CNNGo: Times have changed, how are you playing Emily differently from 10 years ago?

Heng: I am stronger and weaker. I am more innocent and more jaded. I am harder and I am softer. Age has allowed me to be more empathetic. So I think that being 10 years older gives me a range that’s wider.

It’s great that I have Glen Goei as my director, we have done a lot of crazy things together and I can feel him willing me on. It’s a deep and intimate collaboration.

Our Emily has become softer. She looks at life in a more philosophical way, understanding that it’s full of ups and downs, good and bad.
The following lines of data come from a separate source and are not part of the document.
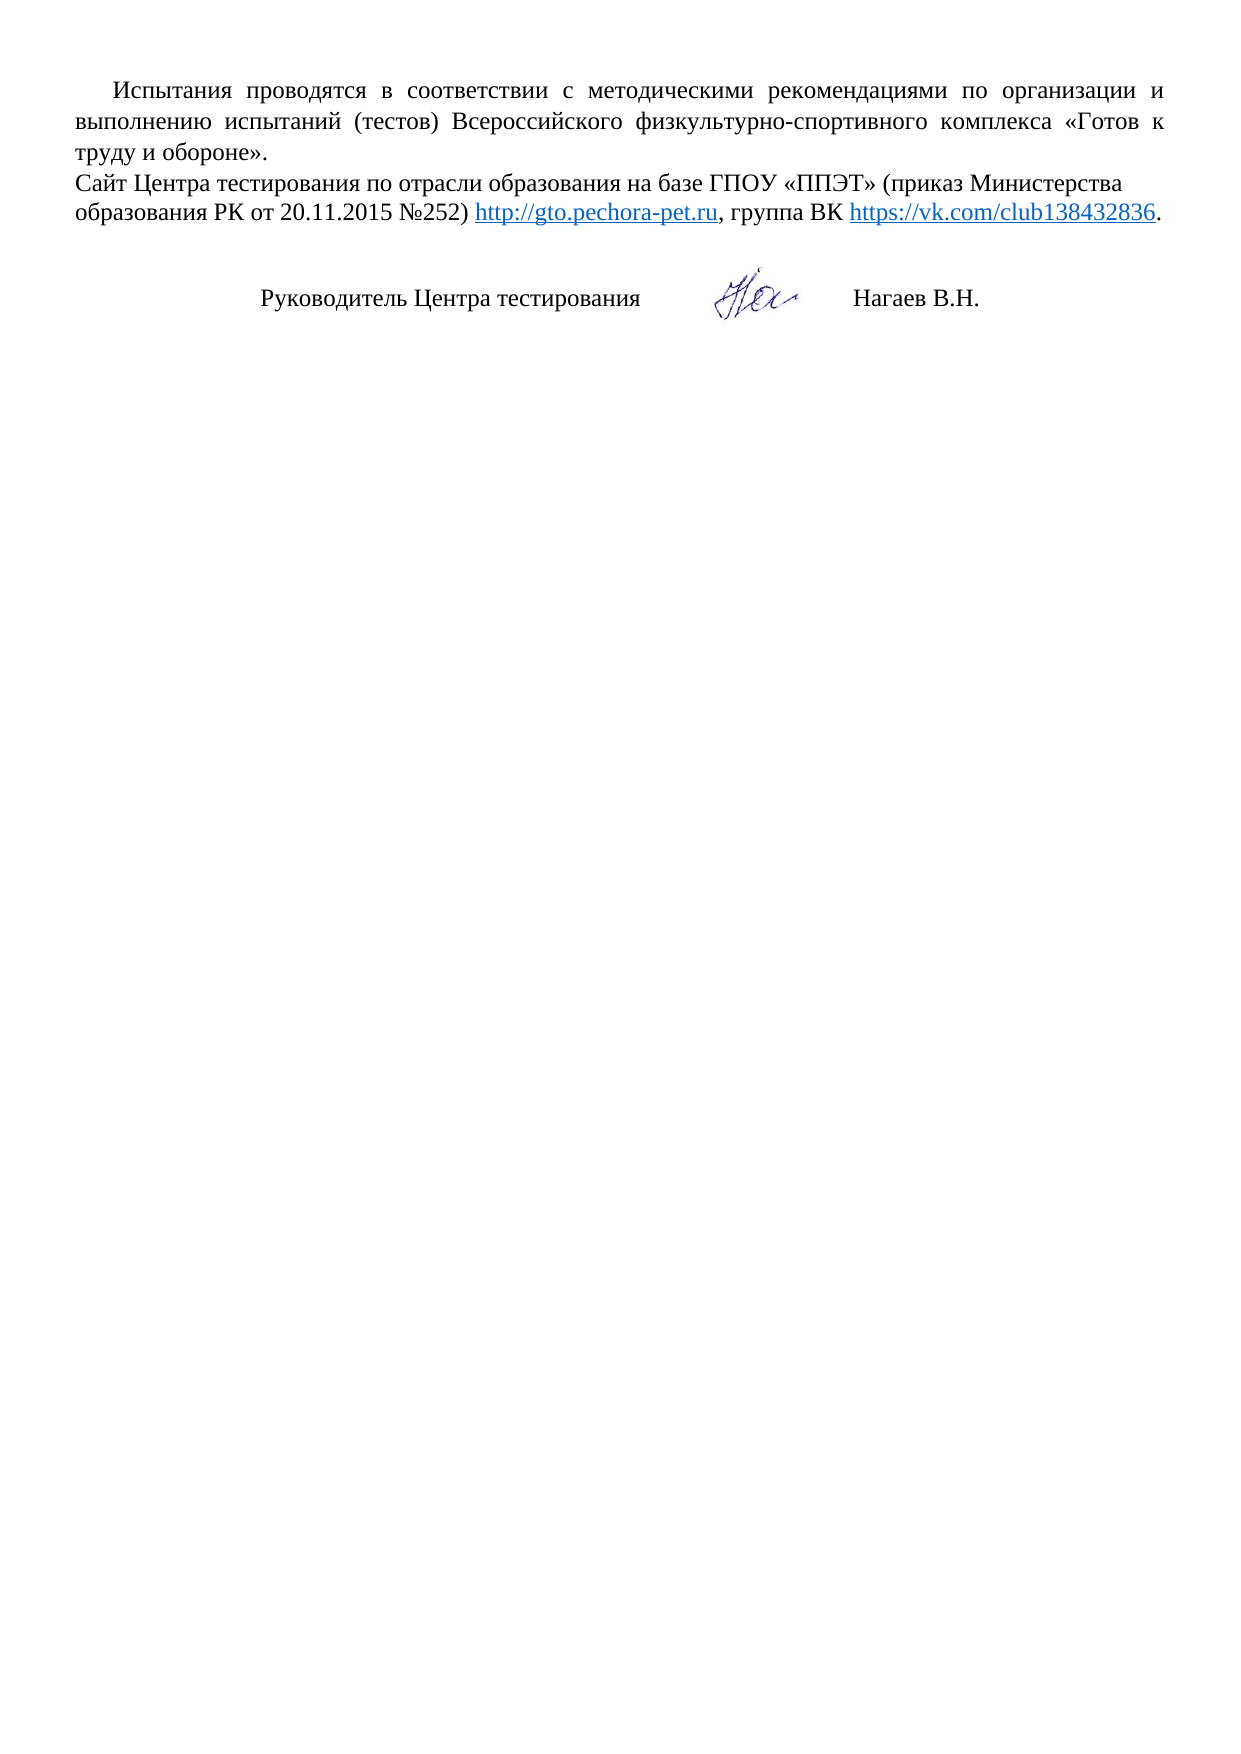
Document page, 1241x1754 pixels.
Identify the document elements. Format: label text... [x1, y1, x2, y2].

text Испытания проводятся в соответствии с методическими рекомендациями по организации и выполнению испытаний (тестов) Всероссийского физкультурно-спортивного комплекса «Готов к труду и обороне». [75, 75, 1165, 166]
picture [692, 254, 819, 337]
text Сайт Центра тестирования по отрасли образования на базе ГПОУ «ППЭТ» (приказ Министерства образования РК от 20.11.2015 №252) http://gto.pechora-pet.ru, группа ВК https://vk.com/club138432836. [75, 168, 1165, 226]
text Руководитель Центра тестирования Нагаев В.Н. [75, 283, 692, 312]
text Руководитель Центра тестирования Нагаев В.Н. [819, 283, 1165, 312]
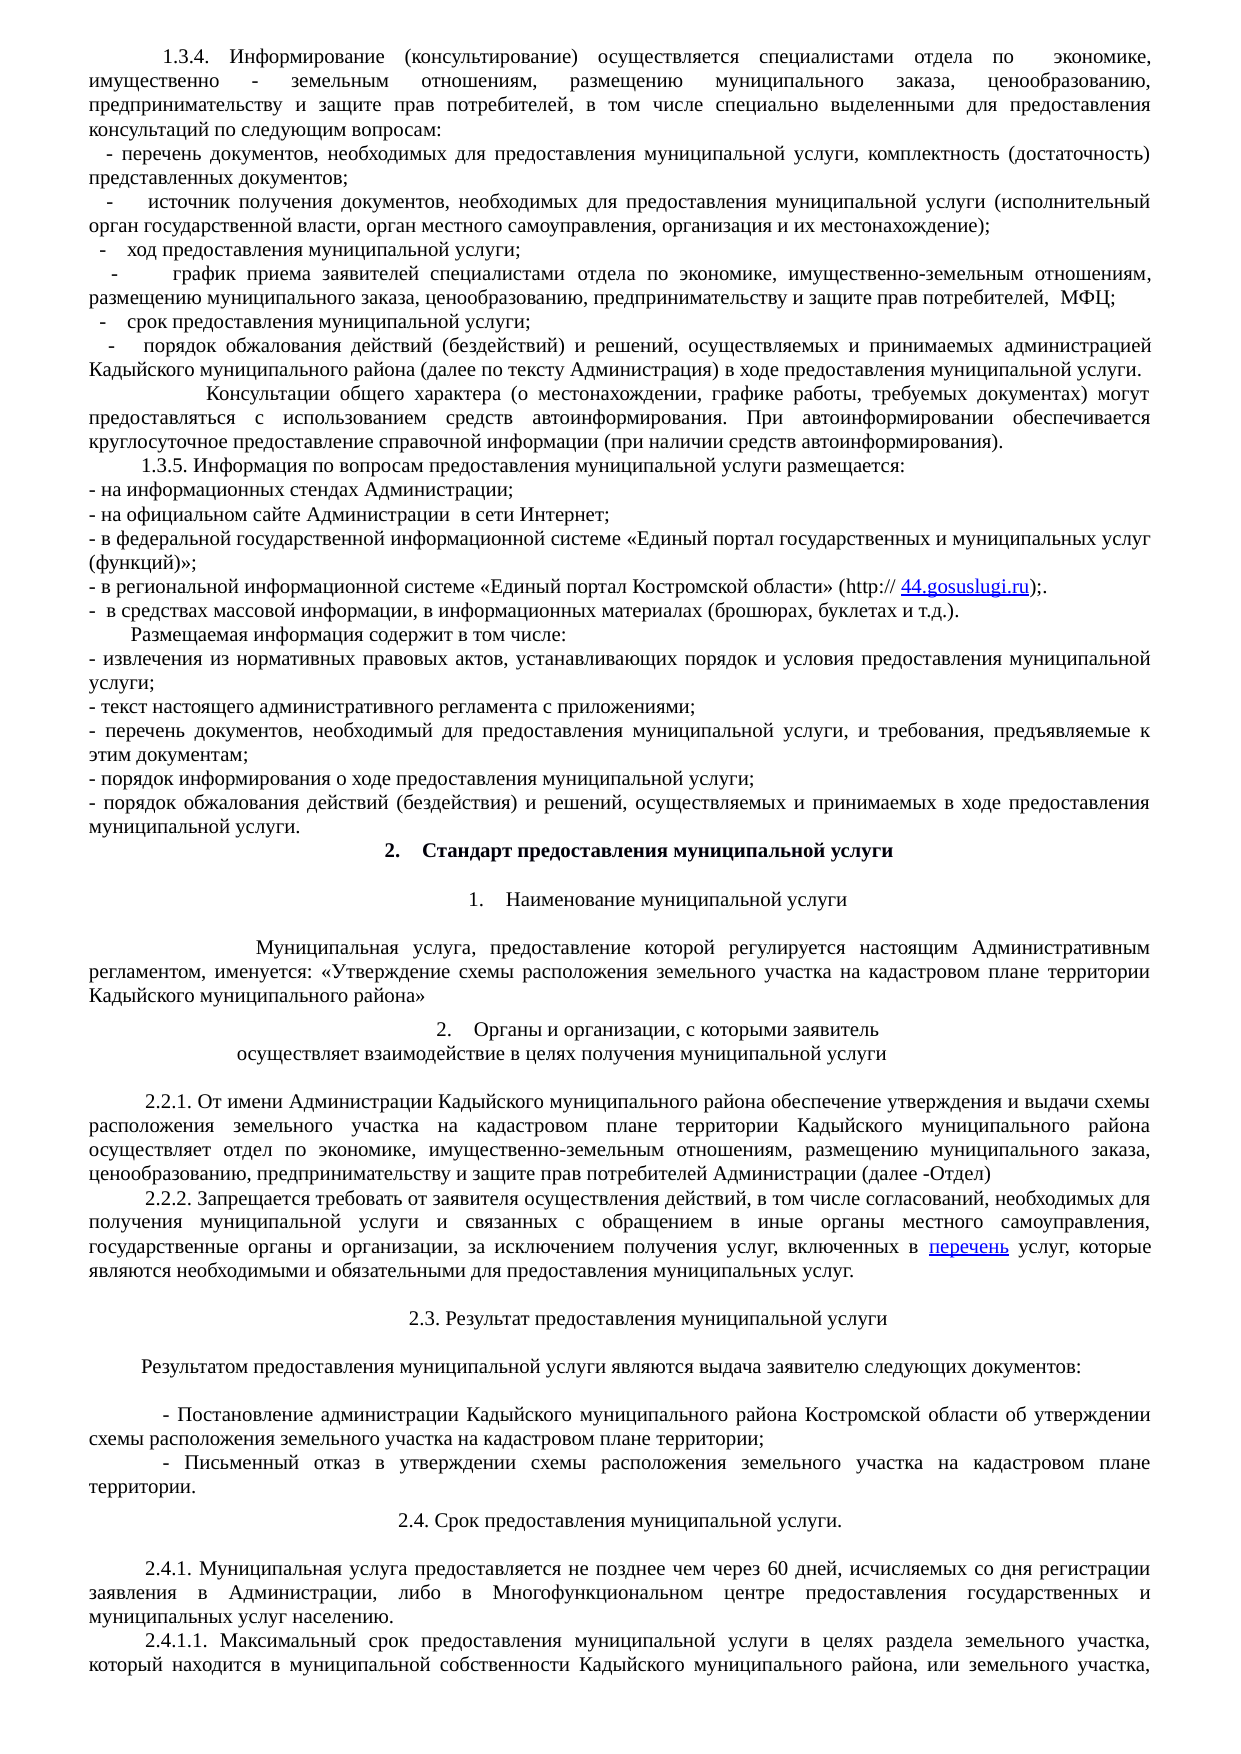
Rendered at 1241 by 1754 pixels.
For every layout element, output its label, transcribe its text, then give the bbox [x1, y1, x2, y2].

list Органы и организации, с которыми заявитель [164, 1017, 1152, 1041]
text - текст настоящего административного регламента с приложениями; [89, 694, 1152, 718]
text 2.3. Результат предоставления муниципальной услуги [89, 1306, 1152, 1330]
list Наименование муниципальной услуги [164, 887, 1152, 911]
text - на официальном сайте Администрации в сети Интернет; [89, 501, 1152, 526]
text - в региональной информационной системе «Единый портал Костромской области» (http:// 44.gosuslugi.ru);. [89, 574, 1152, 598]
text - Постановление администрации Кадыйского муниципального района Костромской области об утверждении схемы расположения земельного участка на кадастровом плане территории; [89, 1402, 1152, 1450]
text - перечень документов, необходимый для предоставления муниципальной услуги, и требования, предъявляемые к этим документам; [89, 718, 1152, 766]
text - перечень документов, необходимых для предоставления муниципальной услуги, комплектность (достаточность) представленных документов; [89, 141, 1152, 189]
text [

That’s when the play becomes profound.

CNNGo: So is Emily a true material girl?

Heng: She is the first Singaporean citizen of the world.

This is a woman who is Chinese, wears Malay clothes, eats pork, sends her son to England to study, buys American barbecue grills, wears ball gowns from Europe, studies Malay, French and English with a personal tutor, she is global.

I have had women and men from different cultures come up to me and say, “You are my grandmother, you are my mother, I know this woman.”

They are Japanese, Jewish, Indian, Australian. Kon has written something that is interesting, beautiful and universal. It’s no wonder this play has traveled.

CNNGo: You’re the only man to ever play Emily in its 28-year history, but it also seems to be a W!ld Rice thing to cross dress ...

Heng: We like to question the idea of roles and gender and the audience takes great pleasure in it.

The idea of a role like Emily is interesting because I am a serial cross dresser. It’s not done in a cheap way. It’s done with intelligence, sophistication and polish.

It’s hard work though, you have to be plucked, trimmed, powdered, waxed and corseted. And the corset is much harder 10 years later.

CNNGo: How exactly do you play her then?

Heng: Theater is about dramatic irony. When I play her I don’t play her campy, I play her under the skin as a woman.

We are all playing a role that society has assigned. Women must be beautiful, women must fix their hair, and women must be well behaved.

In W!ld Rice, we like to spin that notion of gender around and underneath it is a political point of view.